- _DIRECTIONS_
Filter the records below, copying out every line that contains the word "result".

- _INPUT MATERIAL_

^^^^^^^^

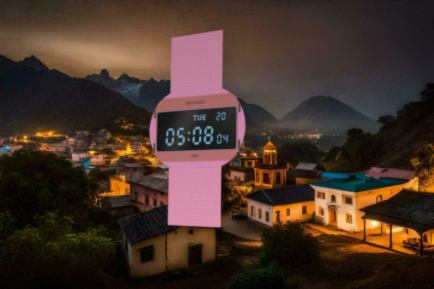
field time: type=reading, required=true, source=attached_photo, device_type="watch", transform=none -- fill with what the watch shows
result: 5:08
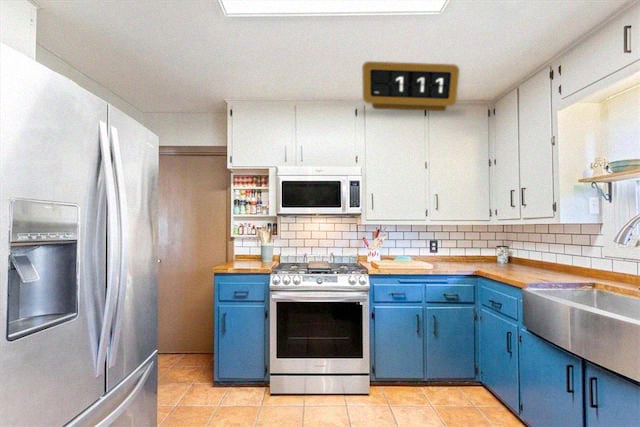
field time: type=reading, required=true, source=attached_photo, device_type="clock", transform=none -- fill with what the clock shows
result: 1:11
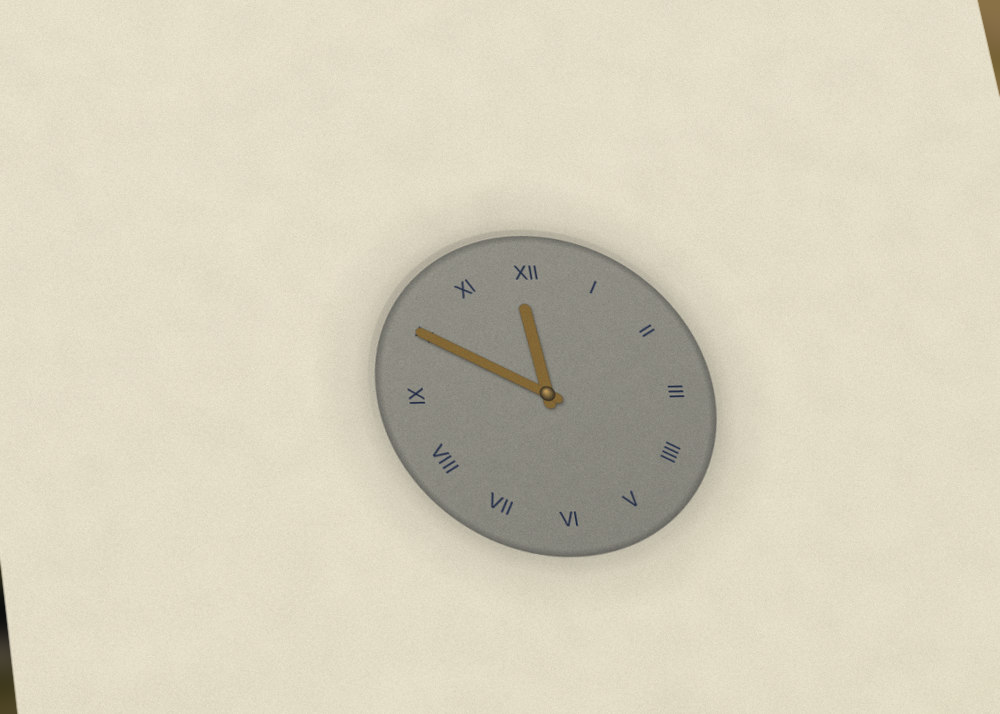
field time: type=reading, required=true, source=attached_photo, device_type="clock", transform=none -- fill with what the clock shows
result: 11:50
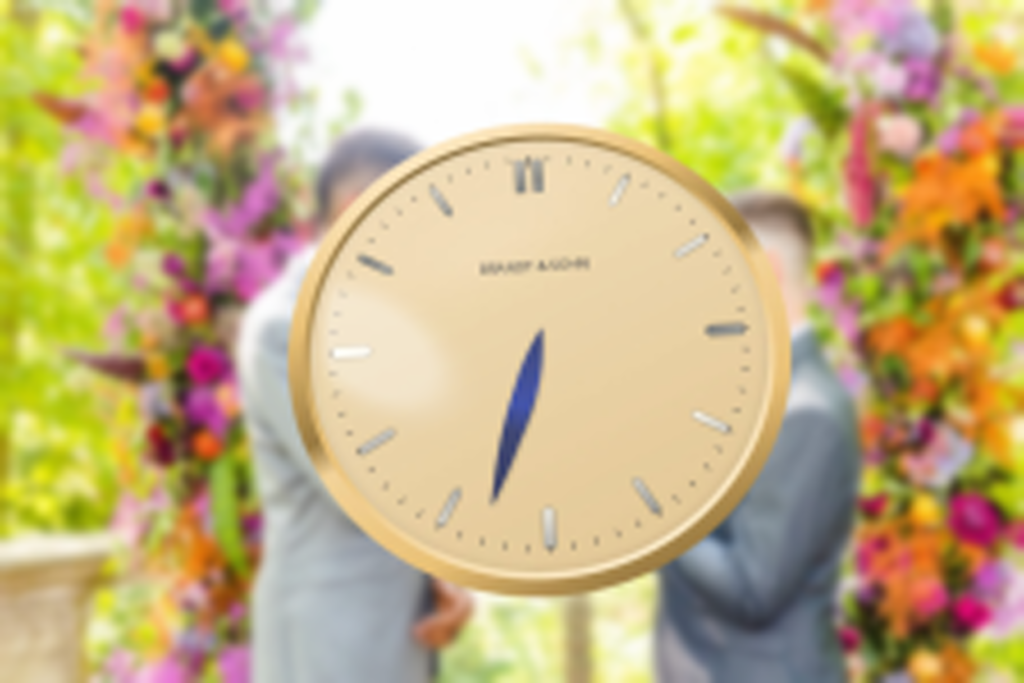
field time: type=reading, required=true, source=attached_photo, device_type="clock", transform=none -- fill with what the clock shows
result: 6:33
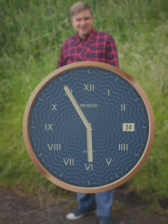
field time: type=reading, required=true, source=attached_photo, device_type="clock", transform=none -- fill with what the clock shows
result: 5:55
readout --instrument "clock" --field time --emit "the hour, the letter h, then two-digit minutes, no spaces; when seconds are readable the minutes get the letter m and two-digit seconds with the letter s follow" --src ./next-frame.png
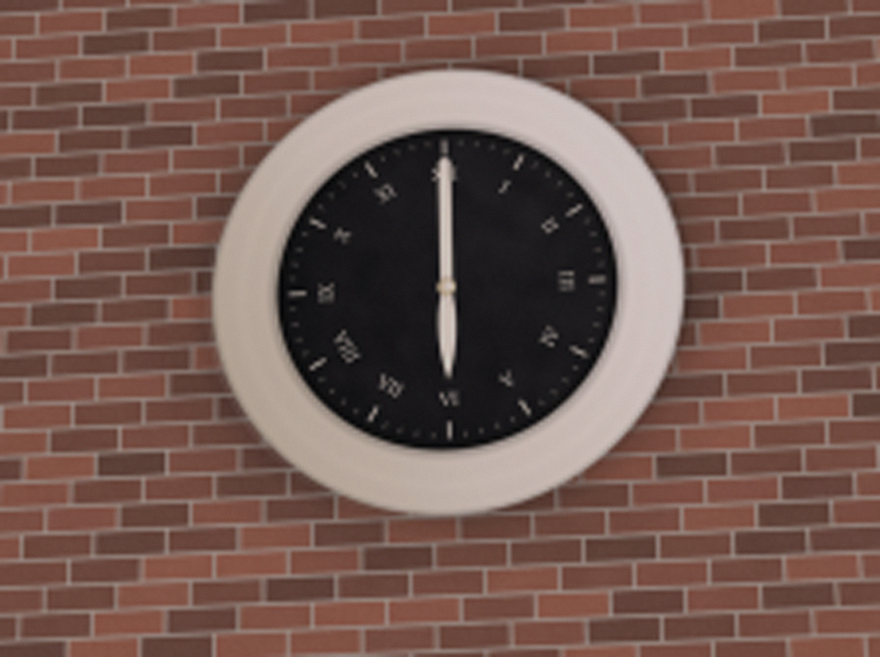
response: 6h00
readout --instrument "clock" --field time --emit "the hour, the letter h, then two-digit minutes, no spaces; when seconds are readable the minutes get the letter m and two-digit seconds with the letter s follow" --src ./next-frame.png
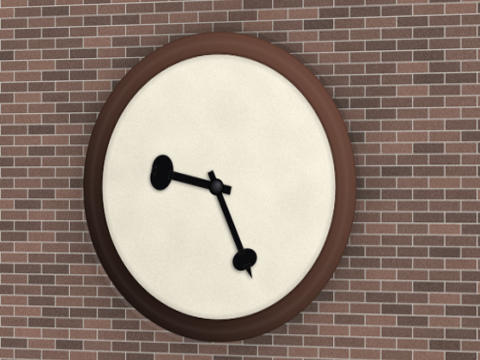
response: 9h26
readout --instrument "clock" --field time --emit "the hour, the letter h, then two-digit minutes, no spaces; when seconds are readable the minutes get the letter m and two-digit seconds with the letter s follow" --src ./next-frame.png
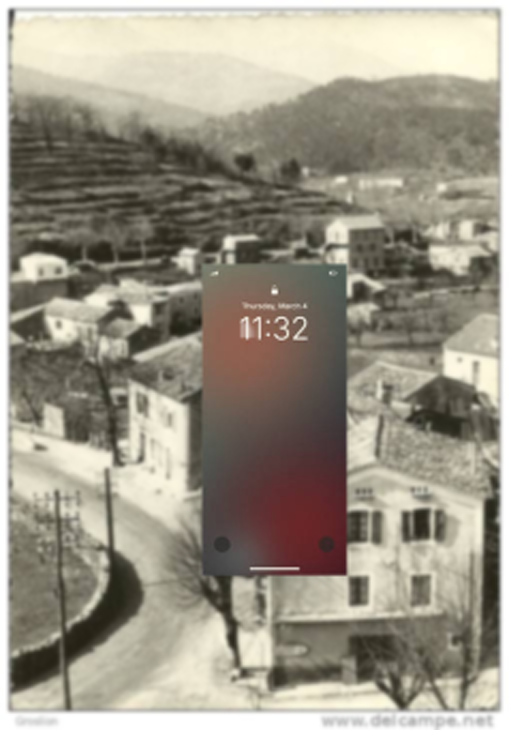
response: 11h32
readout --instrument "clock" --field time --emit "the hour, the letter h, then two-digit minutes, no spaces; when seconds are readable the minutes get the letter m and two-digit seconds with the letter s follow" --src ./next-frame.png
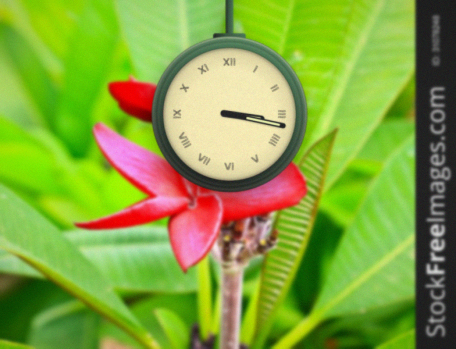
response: 3h17
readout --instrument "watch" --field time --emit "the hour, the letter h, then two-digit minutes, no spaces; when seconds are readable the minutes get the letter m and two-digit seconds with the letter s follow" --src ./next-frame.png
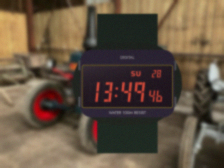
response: 13h49m46s
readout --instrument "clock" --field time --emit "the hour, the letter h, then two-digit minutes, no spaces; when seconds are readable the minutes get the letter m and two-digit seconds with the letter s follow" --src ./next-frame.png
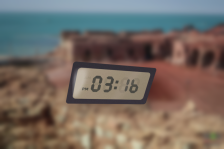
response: 3h16
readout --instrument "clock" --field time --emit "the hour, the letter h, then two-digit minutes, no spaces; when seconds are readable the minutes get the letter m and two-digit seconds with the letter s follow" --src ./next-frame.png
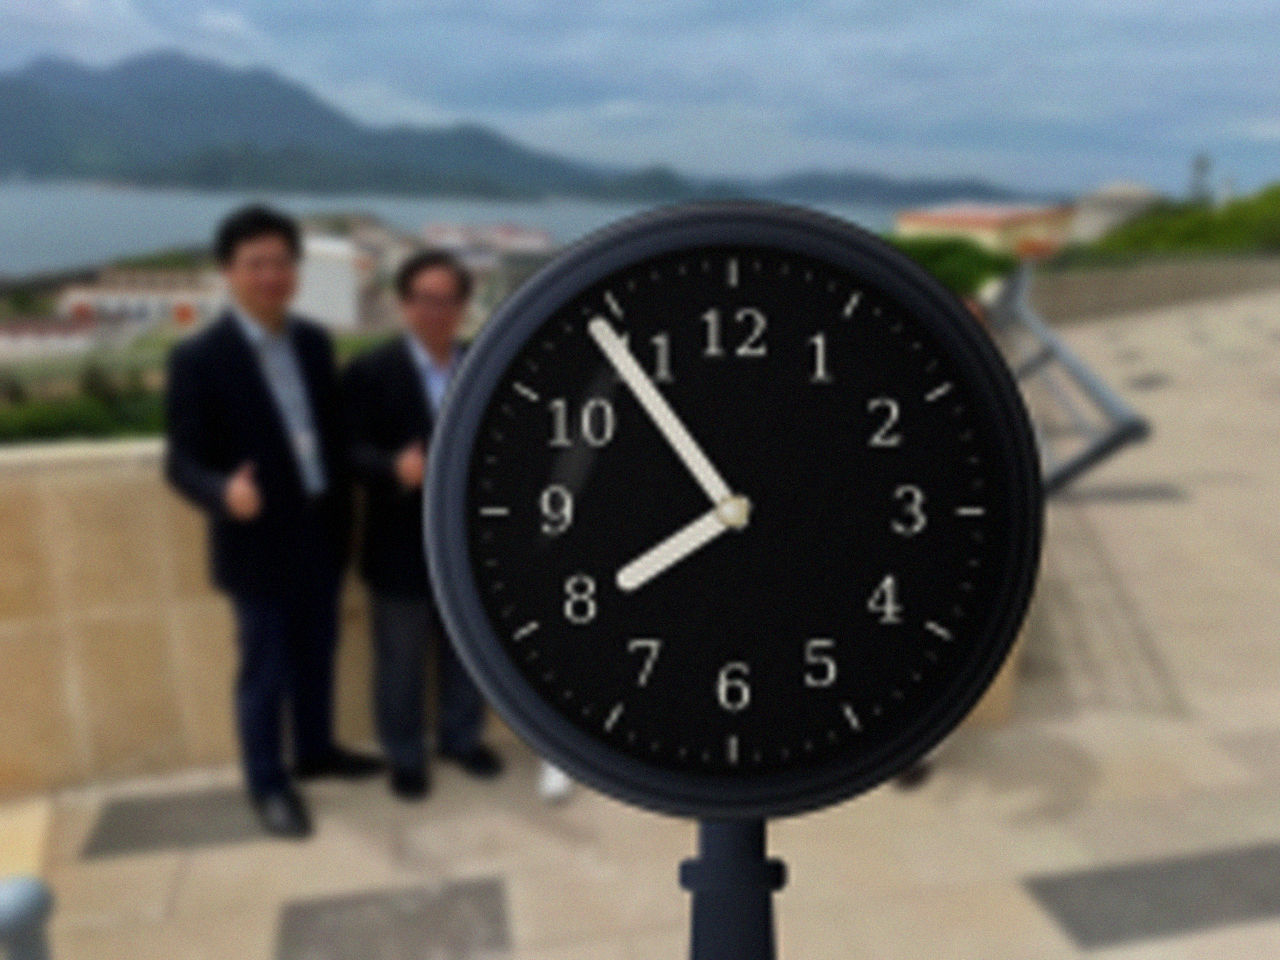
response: 7h54
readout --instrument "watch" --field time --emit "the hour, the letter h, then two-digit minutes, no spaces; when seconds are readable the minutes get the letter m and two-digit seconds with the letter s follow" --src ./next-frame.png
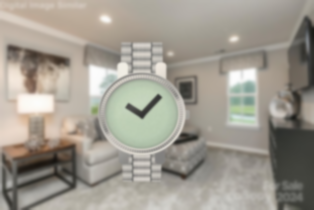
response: 10h07
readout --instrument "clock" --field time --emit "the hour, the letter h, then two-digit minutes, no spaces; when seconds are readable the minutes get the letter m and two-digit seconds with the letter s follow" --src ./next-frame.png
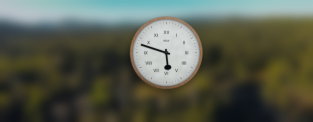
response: 5h48
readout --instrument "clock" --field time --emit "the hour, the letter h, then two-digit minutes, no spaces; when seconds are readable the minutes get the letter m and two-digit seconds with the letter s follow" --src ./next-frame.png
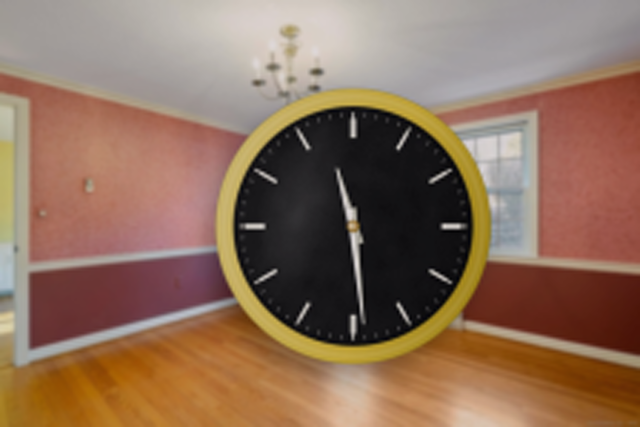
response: 11h29
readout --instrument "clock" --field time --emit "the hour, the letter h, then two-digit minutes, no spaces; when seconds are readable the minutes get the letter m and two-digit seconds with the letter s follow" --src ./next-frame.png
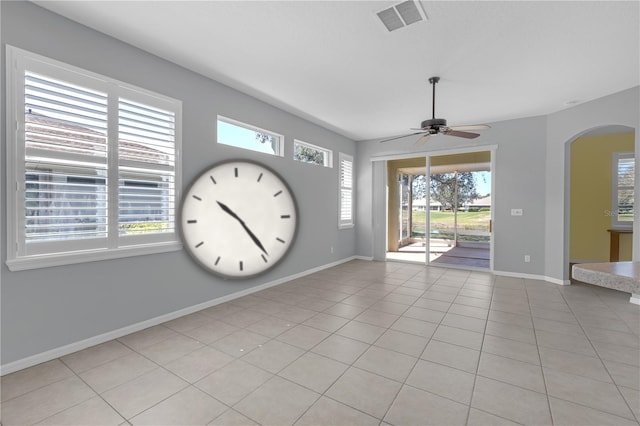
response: 10h24
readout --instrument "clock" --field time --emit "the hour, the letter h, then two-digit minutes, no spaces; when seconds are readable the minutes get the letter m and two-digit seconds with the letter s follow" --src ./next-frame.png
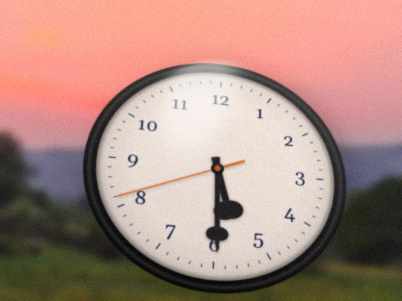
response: 5h29m41s
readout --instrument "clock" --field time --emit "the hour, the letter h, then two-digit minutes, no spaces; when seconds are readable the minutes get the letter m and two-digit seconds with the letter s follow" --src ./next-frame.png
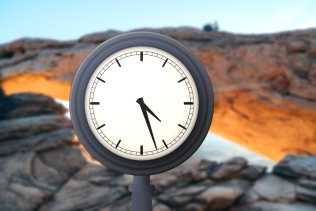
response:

^^^^^^^^

- _RESPONSE TO THIS EXERCISE_
result: 5:08
result: 1:11
result: 11:50
result: 6:33
result: 5:55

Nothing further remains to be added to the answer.